In February-March 2014, the state used the critical cut off marker of 37 percent raw water reserve standard before initiating water rationing exercise. However, just after four months, the cut-off marker has been dropped by a further seven percent to 30 percent.

The state needs to explain the arbitrariness in determining markers and why a seven-percentage drop this time around.

The use of 30 percent critical cut-off marker is a gamble and could be misleading on the actual raw water reserve availability.

An established process that could give a clearer insight on actual availability of raw water is to determine effective storage or capacity of the dam. This involves estimating the gross useable water minus dead storage.

And such information can be found in the dam’s original designs, which should be available to LUAS and other government agencies.

Dead storage includes water losses from evaporation and ground water absorption due to hot weather, siltation and transmission losses, which involve a 35-kilometer water transfer to the nearest treatment plant.

Estimating ‘dead storage’ involves ascertaining the level of debris, sand/mud and rubbish located at the bottom of the dam.

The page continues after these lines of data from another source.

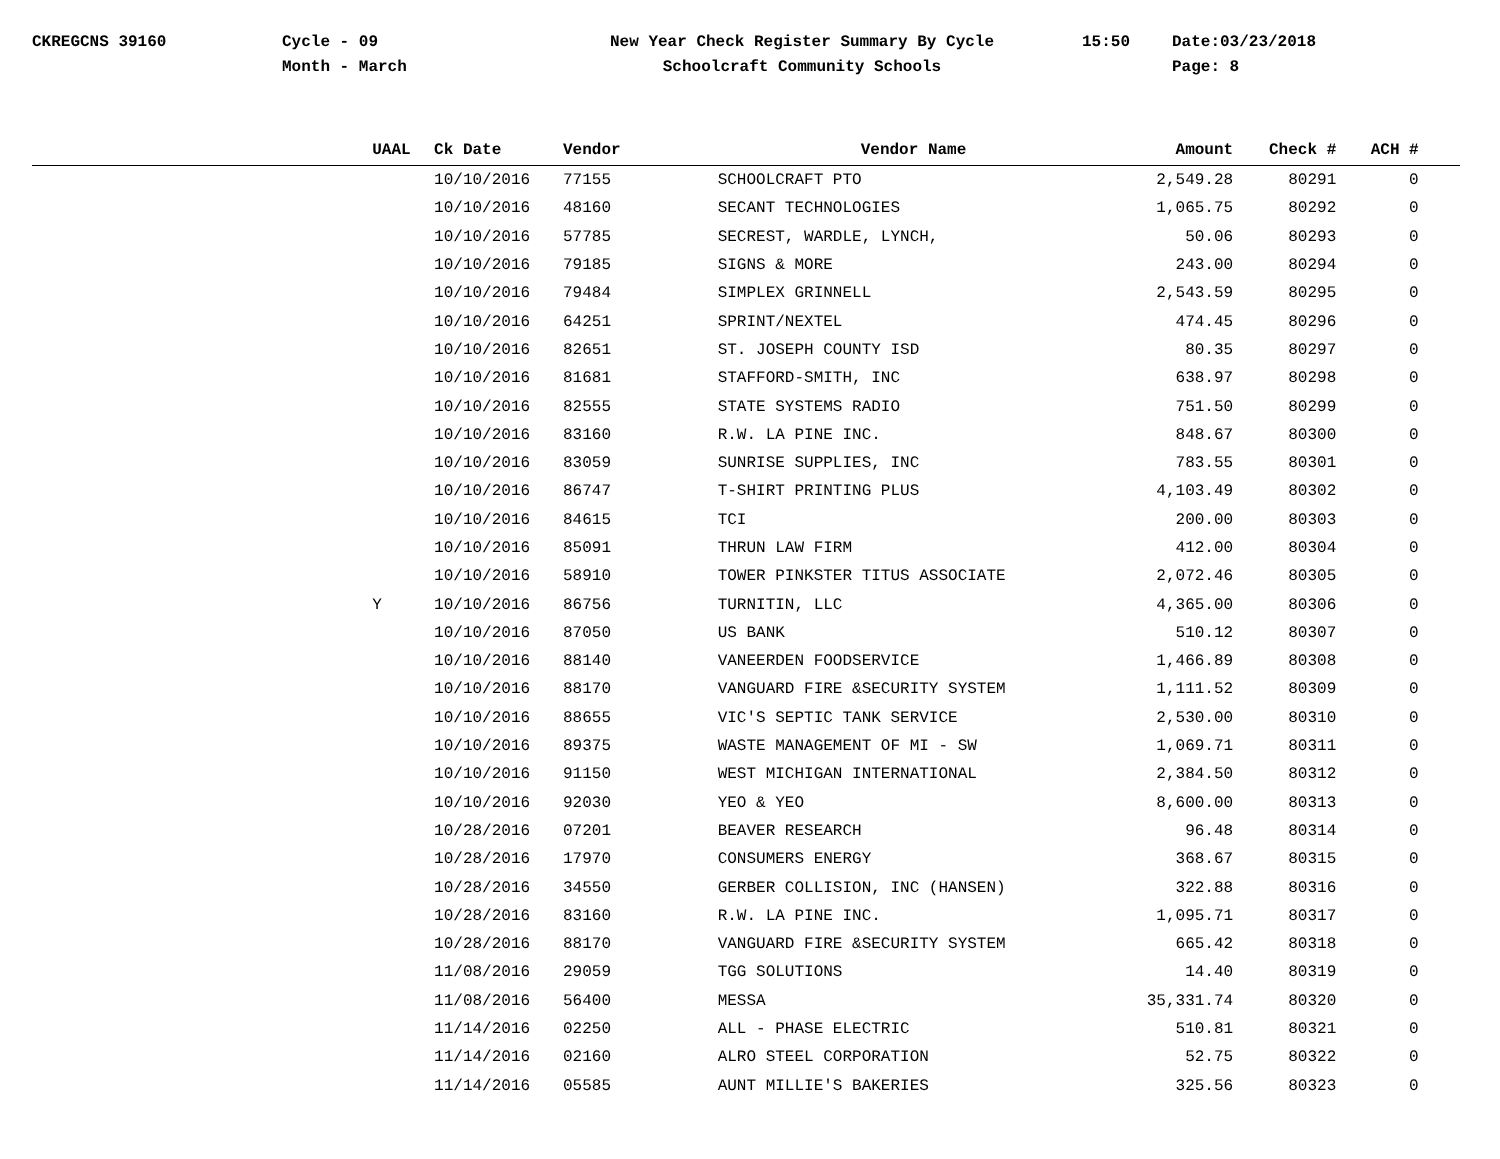CKREGCNS 39160 Cycle - 09
Month - March
New Year Check Register Summary By Cycle
Schoolcraft Community Schools
15:50 Date:03/23/2018
Page: 8
| | UAAL | Ck Date | Vendor | Vendor Name | Amount | Check # | ACH # | |
| --- | --- | --- | --- | --- | --- | --- | --- | --- |
| | | 10/10/2016 | 77155 | SCHOOLCRAFT PTO | 2,549.28 | 80291 | 0 | |
| | | 10/10/2016 | 48160 | SECANT TECHNOLOGIES | 1,065.75 | 80292 | 0 | |
| | | 10/10/2016 | 57785 | SECREST, WARDLE, LYNCH, | 50.06 | 80293 | 0 | |
| | | 10/10/2016 | 79185 | SIGNS & MORE | 243.00 | 80294 | 0 | |
| | | 10/10/2016 | 79484 | SIMPLEX GRINNELL | 2,543.59 | 80295 | 0 | |
| | | 10/10/2016 | 64251 | SPRINT/NEXTEL | 474.45 | 80296 | 0 | |
| | | 10/10/2016 | 82651 | ST. JOSEPH COUNTY ISD | 80.35 | 80297 | 0 | |
| | | 10/10/2016 | 81681 | STAFFORD-SMITH, INC | 638.97 | 80298 | 0 | |
| | | 10/10/2016 | 82555 | STATE SYSTEMS RADIO | 751.50 | 80299 | 0 | |
| | | 10/10/2016 | 83160 | R.W. LA PINE INC. | 848.67 | 80300 | 0 | |
| | | 10/10/2016 | 83059 | SUNRISE SUPPLIES, INC | 783.55 | 80301 | 0 | |
| | | 10/10/2016 | 86747 | T-SHIRT PRINTING PLUS | 4,103.49 | 80302 | 0 | |
| | | 10/10/2016 | 84615 | TCI | 200.00 | 80303 | 0 | |
| | | 10/10/2016 | 85091 | THRUN LAW FIRM | 412.00 | 80304 | 0 | |
| | | 10/10/2016 | 58910 | TOWER PINKSTER TITUS ASSOCIATE | 2,072.46 | 80305 | 0 | |
| | Y | 10/10/2016 | 86756 | TURNITIN, LLC | 4,365.00 | 80306 | 0 | |
| | | 10/10/2016 | 87050 | US BANK | 510.12 | 80307 | 0 | |
| | | 10/10/2016 | 88140 | VANEERDEN FOODSERVICE | 1,466.89 | 80308 | 0 | |
| | | 10/10/2016 | 88170 | VANGUARD FIRE &SECURITY SYSTEM | 1,111.52 | 80309 | 0 | |
| | | 10/10/2016 | 88655 | VIC'S SEPTIC TANK SERVICE | 2,530.00 | 80310 | 0 | |
| | | 10/10/2016 | 89375 | WASTE MANAGEMENT OF MI - SW | 1,069.71 | 80311 | 0 | |
| | | 10/10/2016 | 91150 | WEST MICHIGAN INTERNATIONAL | 2,384.50 | 80312 | 0 | |
| | | 10/10/2016 | 92030 | YEO & YEO | 8,600.00 | 80313 | 0 | |
| | | 10/28/2016 | 07201 | BEAVER RESEARCH | 96.48 | 80314 | 0 | |
| | | 10/28/2016 | 17970 | CONSUMERS ENERGY | 368.67 | 80315 | 0 | |
| | | 10/28/2016 | 34550 | GERBER COLLISION, INC (HANSEN) | 322.88 | 80316 | 0 | |
| | | 10/28/2016 | 83160 | R.W. LA PINE INC. | 1,095.71 | 80317 | 0 | |
| | | 10/28/2016 | 88170 | VANGUARD FIRE &SECURITY SYSTEM | 665.42 | 80318 | 0 | |
| | | 11/08/2016 | 29059 | TGG SOLUTIONS | 14.40 | 80319 | 0 | |
| | | 11/08/2016 | 56400 | MESSA | 35,331.74 | 80320 | 0 | |
| | | 11/14/2016 | 02250 | ALL - PHASE ELECTRIC | 510.81 | 80321 | 0 | |
| | | 11/14/2016 | 02160 | ALRO STEEL CORPORATION | 52.75 | 80322 | 0 | |
| | | 11/14/2016 | 05585 | AUNT MILLIE'S BAKERIES | 325.56 | 80323 | 0 | |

Thus the popular assumption that the 30 percent raw water reserve could be diverted to the water treatment plant is false and confusing. It will be far lower.

 

The state has been pumping untreated ex-mine water from Bestari Jaya into Sg Selangor to compensate for the shortfall in raw water reserves and avoid water rationing. At present, 24 pumps are working around the clock feeding ex-mine water into Sg Selangor.  I understand new untreated ex-mine ponds have been secured for this purpose.

I have pointed out that ex-mine water contains heavy metals such as lead, zinc, arsenic, chromium and are potentially poisonous. They will pollute Sg Selangor and treatment plants need to be upgraded to clean out these heavy metals.

The Drinking Water Quality Standards findings made public so far by the Ministry of Health (MOH) shows that water sourced from Sg Selangor is safe for drinking.

However, it is important to note that these tests were conducted at high water availability periods. Here the heavy metal dilution will be high and contamination possibilities low.

The Selangor state government, MOH or LUAS have yet to show recent Drinking Water Quality Standards findings given radically shifted weather conditions involving a prolonged dry season. Until new findings are made available, water sourced from Sg Selangor should be treated as unsafe for consumption.

Based on my requests, Menteri Besar Khalid Ibrahim agreed to appoint World Health Organisation experts to undertake a forensic study of using ex-mine water. But he is yet to do so.

As such, my biggest fear is that safe drinking water availability is going to be highly limited in the coming weeks.

As an immediate measure, I call upon the Selangor state government to:

a) ban all car washing throughout the state (commercial and homes);

b) educate consumers on water conservation;

c) stop all bottling of drinking water;

d) make drinking water quality standards findings public on a periodic basis, especially involving heavy metals;

e) begin intensive cloud seeding;

f) establish a multi-stakeholder committee  comprising environmental and consumer groups, including business and academics, to address the problem.